### Selected extract
Clark, Peter

Peter ClarkPeter Humphries Clark (March 29, 1829-June 21, 1925), an associate of Frederick Douglass, was one of Ohio’s most effective black abolitionist writers and speakers. The first teacher engaged by the Cincinnati black public schools and founder and principal of Ohio’s first public high school for black students, he was recognized as the nation’s foremost black public school educator. He was a path-breaking political activist who empowered black voters in Ohio electoral politics, a feat for which he was widely recognized, but which ultimately cost him his job.

Peter was born in Cincinnati, his father Michael Clark a manumitted slave and his mother the mulatto daughter of an indentured servant from Ireland. His large extended family was active in the African Methodist Episcopal (AME) Church. In the absence of black public schools, his father—a successful barber—sent him to private schools. A brilliant student, he served as assistant teacher in the two lower grades of high school while he completed the remaining two. His father paid $200 to apprentice him to a white abolitionist maker of stereotype printing plates. Unfortunately this employer moved to California after two years, leaving Clark unable to find further work at this trade because of the color bar. After his father died in 1849, he briefly ran the barber shop, but hated serving white customers and quit.

### Problem requirements
Output the full biographical sketch of Peter Clark, reproducing every word and line unchanged. Rely only on the text itself for what follows.

### Dataset content
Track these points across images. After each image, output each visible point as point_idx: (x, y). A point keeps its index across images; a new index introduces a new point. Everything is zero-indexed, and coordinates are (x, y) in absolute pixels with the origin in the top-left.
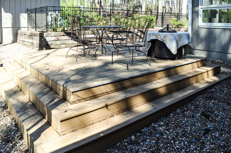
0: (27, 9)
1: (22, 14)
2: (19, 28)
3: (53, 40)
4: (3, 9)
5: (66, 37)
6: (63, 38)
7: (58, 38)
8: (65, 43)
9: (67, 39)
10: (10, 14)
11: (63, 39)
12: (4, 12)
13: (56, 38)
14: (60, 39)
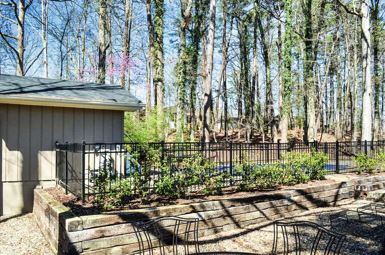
0: (55, 142)
1: (45, 152)
2: (38, 182)
3: (88, 237)
4: (4, 143)
5: (125, 228)
6: (114, 230)
7: (102, 231)
8: (121, 243)
9: (127, 232)
10: (19, 152)
11: (116, 233)
12: (7, 149)
13: (97, 232)
14: (108, 235)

### Solution for this task
Clark, Peter

Peter ClarkPeter Humphries Clark (March 29, 1829-June 21, 1925), an associate of Frederick Douglass, was one of Ohio’s most effective black abolitionist writers and speakers. The first teacher engaged by the Cincinnati black public schools and founder and principal of Ohio’s first public high school for black students, he was recognized as the nation’s foremost black public school educator. He was a path-breaking political activist who empowered black voters in Ohio electoral politics, a feat for which he was widely recognized, but which ultimately cost him his job.

Peter was born in Cincinnati, his father Michael Clark a manumitted slave and his mother the mulatto daughter of an indentured servant from Ireland. His large extended family was active in the African Methodist Episcopal (AME) Church. In the absence of black public schools, his father—a successful barber—sent him to private schools. A brilliant student, he served as assistant teacher in the two lower grades of high school while he completed the remaining two. His father paid $200 to apprentice him to a white abolitionist maker of stereotype printing plates. Unfortunately this employer moved to California after two years, leaving Clark unable to find further work at this trade because of the color bar. After his father died in 1849, he briefly ran the barber shop, but hated serving white customers and quit.